What Does This Mean for Education?
First, the goal of learning to code is being redefined. For the past decade, teaching kids to code has been the mantra of every ed-tech company. But if AI can write in seconds what takes human programmers days, what's the value of coding education?
The answer isn't in writing code, but in defining problems. When AI can automatically generate, test, and deploy software, human value shifts from how to implement to what to implement. It's like when cars replaced horses—transportation remained, but the skill shifted from controlling horses to planning routes.
Second, education's time scale is being compressed. Ethan Mollick demonstrates this with his Otter Test: in 2022, AI couldn't draw an otter on a plane using WiFi. By 2025, it generated perfect images. Now, it creates documentary videos about the test itself. Technology advances faster than any educational curriculum can update.
Third, knowledge itself is losing stability. When AI can generate real-time, accurate information, memorization loses value while judging information quality gains importance. A standard answer a child memorizes today might be overturned by AI tomorrow.
A Real-World Case
A company called StrongDM has built a Software Factory: humans write product requirements, AI handles all coding, testing, and deployment.
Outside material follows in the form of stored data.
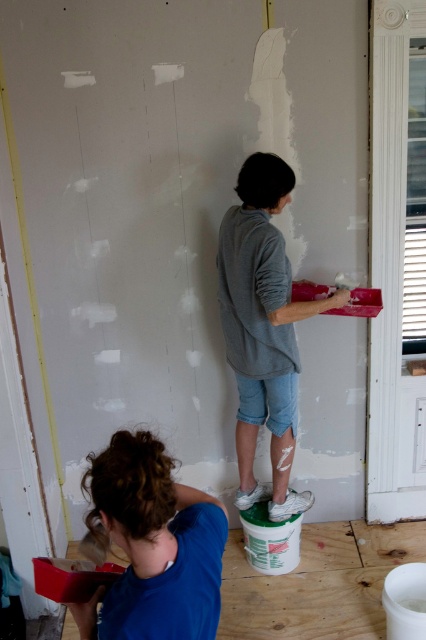
Consider the image. You are standing at the entrance of the room and see two points marked on the wall. Which point, point (112,492) or point (233,289), is closer to you?

Point (112,492) is in front of point (233,289), so it is closer to you.

Based on the scene description, where is the blue fabric shirt at lower left located in terms of its 2D coordinates?

The blue fabric shirt at lower left is located at the 2D coordinates of point (154, 545).

Looking at this image, you are a contractor assessing the workspace. You notice the blue fabric shirt at lower left and the gray cotton shirt at center. Which person is shorter in height?

The blue fabric shirt at lower left is shorter than the gray cotton shirt at center, so the person wearing the blue fabric shirt at lower left is shorter.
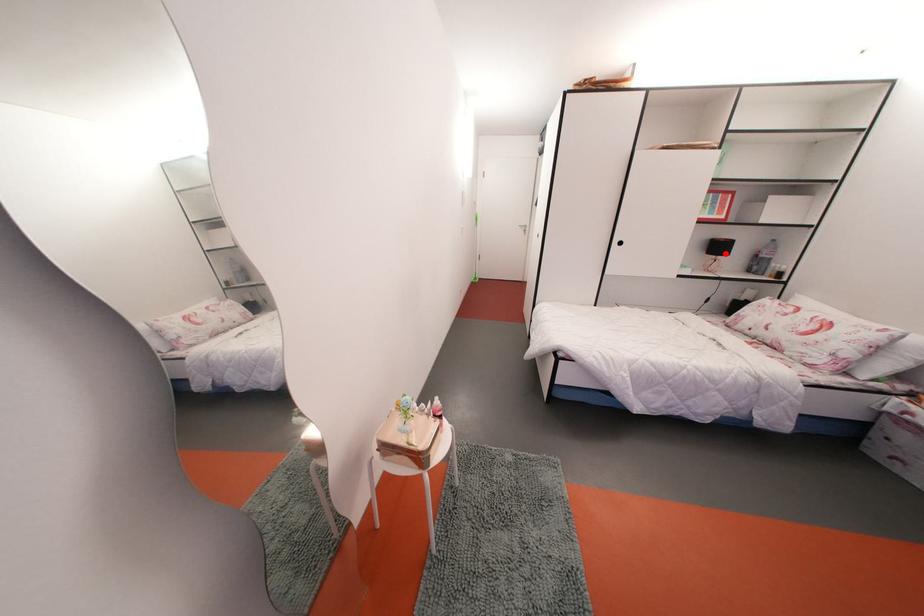
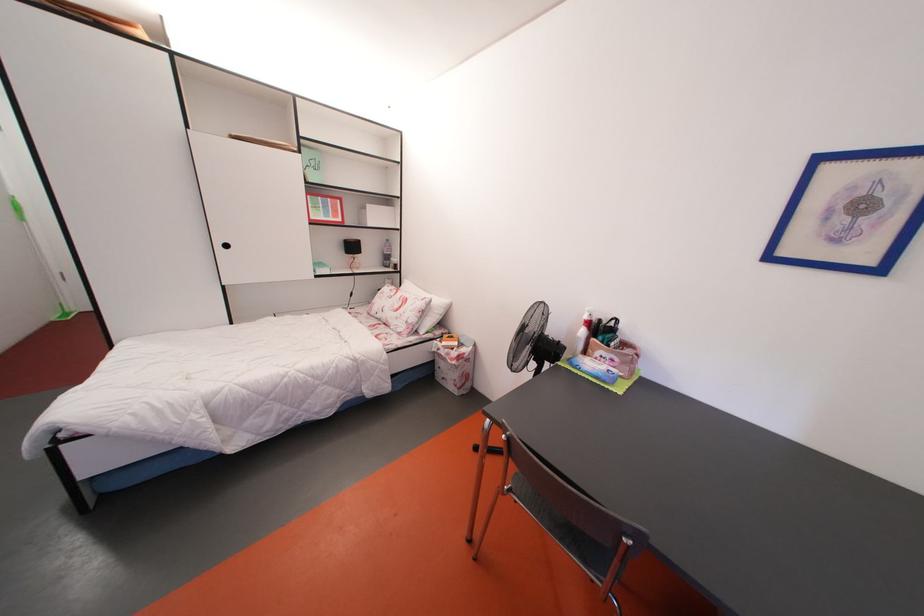
Where in the second image is the point corresponding to the highlighted location from the first image?

(359, 253)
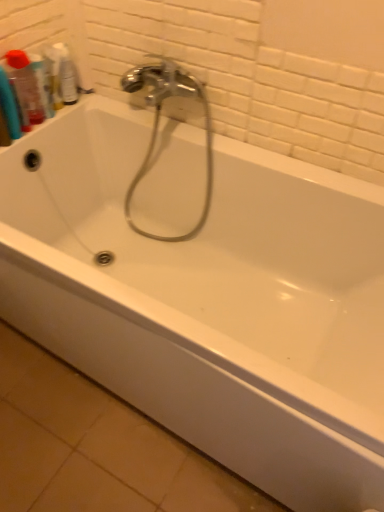
Question: Is clear plastic bottle at upper left, which is counted as the 3th mouthwash, starting from the left, positioned beyond the bounds of chrome metallic faucet at center?

Choices:
 (A) no
 (B) yes

Answer: (B)

Question: Is clear plastic bottle at upper left, which is counted as the 3th mouthwash, starting from the left, thinner than chrome metallic faucet at center?

Choices:
 (A) yes
 (B) no

Answer: (A)

Question: Is clear plastic bottle at upper left, marked as the first mouthwash in a right-to-left arrangement, to the right of chrome metallic faucet at center from the viewer's perspective?

Choices:
 (A) no
 (B) yes

Answer: (A)

Question: Is chrome metallic faucet at center surrounded by clear plastic bottle at upper left, which is counted as the 3th mouthwash, starting from the left?

Choices:
 (A) yes
 (B) no

Answer: (B)

Question: Considering the relative sizes of clear plastic bottle at upper left, which is counted as the 3th mouthwash, starting from the left, and chrome metallic faucet at center in the image provided, is clear plastic bottle at upper left, which is counted as the 3th mouthwash, starting from the left, smaller than chrome metallic faucet at center?

Choices:
 (A) no
 (B) yes

Answer: (B)

Question: From the image's perspective, does clear plastic bottle at upper left, which is counted as the 3th mouthwash, starting from the left, appear higher than chrome metallic faucet at center?

Choices:
 (A) no
 (B) yes

Answer: (B)

Question: Does translucent plastic mouthwash at upper left, the 3th mouthwash in the right-to-left sequence, have a larger size compared to clear plastic bottle at upper left, marked as the first mouthwash in a right-to-left arrangement?

Choices:
 (A) no
 (B) yes

Answer: (B)

Question: Is translucent plastic mouthwash at upper left, which ranks as the first mouthwash in left-to-right order, located outside clear plastic bottle at upper left, marked as the first mouthwash in a right-to-left arrangement?

Choices:
 (A) no
 (B) yes

Answer: (B)

Question: Would you say clear plastic bottle at upper left, marked as the first mouthwash in a right-to-left arrangement, is part of translucent plastic mouthwash at upper left, which ranks as the first mouthwash in left-to-right order,'s contents?

Choices:
 (A) yes
 (B) no

Answer: (B)

Question: From the image's perspective, is translucent plastic mouthwash at upper left, which ranks as the first mouthwash in left-to-right order, above clear plastic bottle at upper left, marked as the first mouthwash in a right-to-left arrangement?

Choices:
 (A) no
 (B) yes

Answer: (A)

Question: From a real-world perspective, is translucent plastic mouthwash at upper left, the 3th mouthwash in the right-to-left sequence, on top of clear plastic bottle at upper left, marked as the first mouthwash in a right-to-left arrangement?

Choices:
 (A) yes
 (B) no

Answer: (A)

Question: Can you confirm if translucent plastic mouthwash at upper left, the 3th mouthwash in the right-to-left sequence, is thinner than clear plastic bottle at upper left, marked as the first mouthwash in a right-to-left arrangement?

Choices:
 (A) no
 (B) yes

Answer: (A)

Question: Is translucent plastic mouthwash at upper left, which ranks as the first mouthwash in left-to-right order, located outside translucent plastic mouthwash at upper left, arranged as the 2th mouthwash when viewed from the left?

Choices:
 (A) yes
 (B) no

Answer: (A)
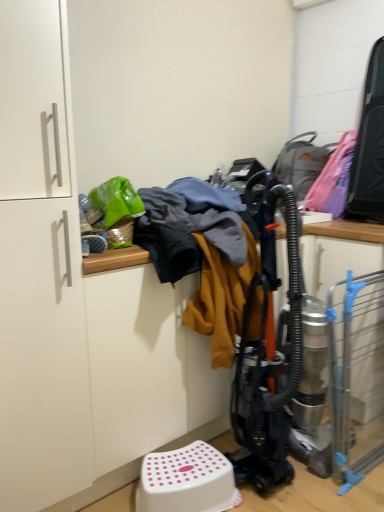
Image resolution: width=384 pixels, height=512 pixels. What do you see at coordinates (117, 233) in the screenshot?
I see `green plastic basket at upper left` at bounding box center [117, 233].

Describe the element at coordinates (116, 200) in the screenshot. Image resolution: width=384 pixels, height=512 pixels. I see `green plastic bag at upper left` at that location.

Measure the distance between point (53, 239) and camera.

Point (53, 239) and camera are 1.21 meters apart.

Identify the location of green plastic basket at upper left. (117, 233).

Does white plastic step stool at lower center have a lesser width compared to green plastic basket at upper left?

No.

Can you confirm if white plastic step stool at lower center is positioned to the right of green plastic basket at upper left?

Indeed, white plastic step stool at lower center is positioned on the right side of green plastic basket at upper left.

Locate an element on the screen. basket that is above the white plastic step stool at lower center (from the image's perspective) is located at coordinates pos(117,233).

Who is smaller, white plastic step stool at lower center or green plastic basket at upper left?

Smaller between the two is green plastic basket at upper left.

Based on the photo, is white matte cabinet at left inside the boundaries of green plastic bag at upper left, or outside?

white matte cabinet at left is spatially situated outside green plastic bag at upper left.

From a real-world perspective, who is located lower, white matte cabinet at left or green plastic bag at upper left?

white matte cabinet at left.

From the picture: From the image's perspective, is white matte cabinet at left located beneath green plastic bag at upper left?

Correct, white matte cabinet at left appears lower than green plastic bag at upper left in the image.

The width and height of the screenshot is (384, 512). What are the coordinates of `basket on the right of green plastic bag at upper left` in the screenshot? It's located at (117, 233).

Is green plastic basket at upper left wider than green plastic bag at upper left?

No.

Which of these two, green plastic basket at upper left or green plastic bag at upper left, is smaller?

Smaller between the two is green plastic basket at upper left.

Is green plastic bag at upper left at the back of green plastic basket at upper left?

No, green plastic basket at upper left is not facing away from green plastic bag at upper left.

Is white plastic step stool at lower center to the right of green plastic bag at upper left from the viewer's perspective?

Indeed, white plastic step stool at lower center is positioned on the right side of green plastic bag at upper left.

Is white plastic step stool at lower center bigger or smaller than green plastic bag at upper left?

Considering their sizes, white plastic step stool at lower center takes up more space than green plastic bag at upper left.

Is the surface of white plastic step stool at lower center in direct contact with green plastic bag at upper left?

They are not placed beside each other.

Is the depth of white plastic step stool at lower center less than that of green plastic bag at upper left?

Yes, it is.

From a real-world perspective, is green plastic bag at upper left on top of white plastic step stool at lower center?

Yes, from a real-world perspective, green plastic bag at upper left is above white plastic step stool at lower center.

Looking at this image, measure the distance from green plastic bag at upper left to white plastic step stool at lower center.

green plastic bag at upper left is 92.97 centimeters away from white plastic step stool at lower center.

Who is more distant, green plastic bag at upper left or white plastic step stool at lower center?

green plastic bag at upper left is further away from the camera.

This screenshot has width=384, height=512. What are the coordinates of `step stool that appears on the right of green plastic bag at upper left` in the screenshot? It's located at click(187, 481).

In the scene shown: Is white plastic step stool at lower center smaller than white matte cabinet at left?

Indeed, white plastic step stool at lower center has a smaller size compared to white matte cabinet at left.

From their relative heights in the image, would you say white plastic step stool at lower center is taller or shorter than white matte cabinet at left?

white plastic step stool at lower center is shorter than white matte cabinet at left.

From the image's perspective, which is above, white plastic step stool at lower center or white matte cabinet at left?

From the image's view, white matte cabinet at left is above.

From the picture: Is white plastic step stool at lower center inside the boundaries of white matte cabinet at left, or outside?

white plastic step stool at lower center is spatially situated outside white matte cabinet at left.

From the image's perspective, is green plastic bag at upper left on white matte cabinet at left?

Correct, green plastic bag at upper left appears higher than white matte cabinet at left in the image.

Locate an element on the screen. This screenshot has height=512, width=384. clothing above the white matte cabinet at left (from a real-world perspective) is located at coordinates (116, 200).

Would you say green plastic bag at upper left is a long distance from white matte cabinet at left?

No, green plastic bag at upper left is not far away from white matte cabinet at left.

Image resolution: width=384 pixels, height=512 pixels. In the image, there is a green plastic basket at upper left. In order to click on step stool below it (from a real-world perspective) in this screenshot , I will do `click(187, 481)`.

The height and width of the screenshot is (512, 384). Find the location of `cabinetry that appears below the green plastic bag at upper left (from the image's perspective)`. cabinetry that appears below the green plastic bag at upper left (from the image's perspective) is located at coordinates (40, 267).

Estimate the real-world distances between objects in this image. Which object is further from white plastic step stool at lower center, green plastic bag at upper left or green plastic basket at upper left?

green plastic bag at upper left.

Considering their positions, is white matte cabinet at left positioned closer to green plastic bag at upper left than white plastic step stool at lower center?

white matte cabinet at left.

Looking at the image, which one is located further to green plastic basket at upper left, white matte cabinet at left or white plastic step stool at lower center?

white plastic step stool at lower center lies further to green plastic basket at upper left than the other object.

Looking at the image, which one is located further to white matte cabinet at left, white plastic step stool at lower center or green plastic bag at upper left?

white plastic step stool at lower center is positioned further to the anchor white matte cabinet at left.

Considering their positions, is white plastic step stool at lower center positioned closer to green plastic bag at upper left than white matte cabinet at left?

Among the two, white matte cabinet at left is located nearer to green plastic bag at upper left.

Estimate the real-world distances between objects in this image. Which object is closer to white matte cabinet at left, green plastic bag at upper left or white plastic step stool at lower center?

green plastic bag at upper left.

From the image, which object appears to be nearer to green plastic basket at upper left, green plastic bag at upper left or white matte cabinet at left?

The object closer to green plastic basket at upper left is green plastic bag at upper left.

From the image, which object appears to be farther from green plastic basket at upper left, white plastic step stool at lower center or green plastic bag at upper left?

white plastic step stool at lower center.

Locate an element on the screen. The height and width of the screenshot is (512, 384). clothing located between white matte cabinet at left and green plastic basket at upper left in the depth direction is located at coordinates (116, 200).

The image size is (384, 512). In order to click on cabinetry between green plastic bag at upper left and white plastic step stool at lower center vertically in this screenshot , I will do `click(40, 267)`.

The height and width of the screenshot is (512, 384). What are the coordinates of `basket between green plastic bag at upper left and white plastic step stool at lower center vertically` in the screenshot? It's located at (117, 233).

Where is `cabinetry between green plastic basket at upper left and white plastic step stool at lower center in the vertical direction`? The width and height of the screenshot is (384, 512). cabinetry between green plastic basket at upper left and white plastic step stool at lower center in the vertical direction is located at coordinates (40, 267).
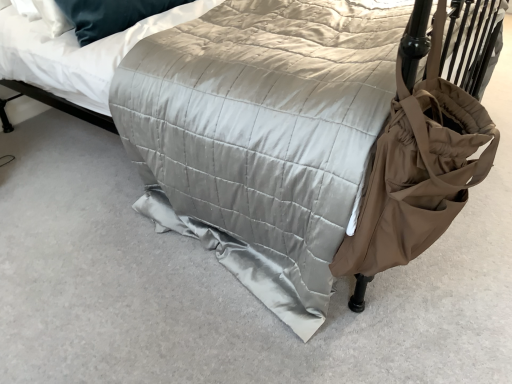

They have two radical rules: code must be written by AI, and code must be reviewed by AI.
What does this mean? A fresh computer science graduate who only knows how to code might find their core competency replaced on day one.
But for those who understand user needs and can translate fuzzy problems into clear requirements, this isn't a threat—it's a tool upgrade. They can tell AI, I need an app to track learning progress, and get a prototype within hours.
How Should Education Respond?
First, shift from learning to use tools to learning to collaborate with tools. Don't just teach kids how to use ChatGPT for homework—teach them how to judge if ChatGPT's answers are reliable. Tools change; judgment doesn't.
Second, cultivating questioning is more important than cultivating answering. In an era where AI can answer anything, those who ask the right questions are scarce. A good question unlocks AI's full potential; a vague question yields word salad.
Third, let children participate in defining, not just executing. When AI can execute most tasks, human uniqueness lies in setting goals, establishing standards, and making judgments. These abilities need cultivation from childhood, not just job training.
Conclusion
AI is learning to build itself. This isn't alarmism—it's happening now.
Education doesn't need to compete with AI. It needs to help children become irreplaceable: people who ask good questions, navigate complex situations, and find direction amidst change.
Technology's endpoint isn't replacing humans—it's enabling humans to do more valuable work. The question is: Is our education ready?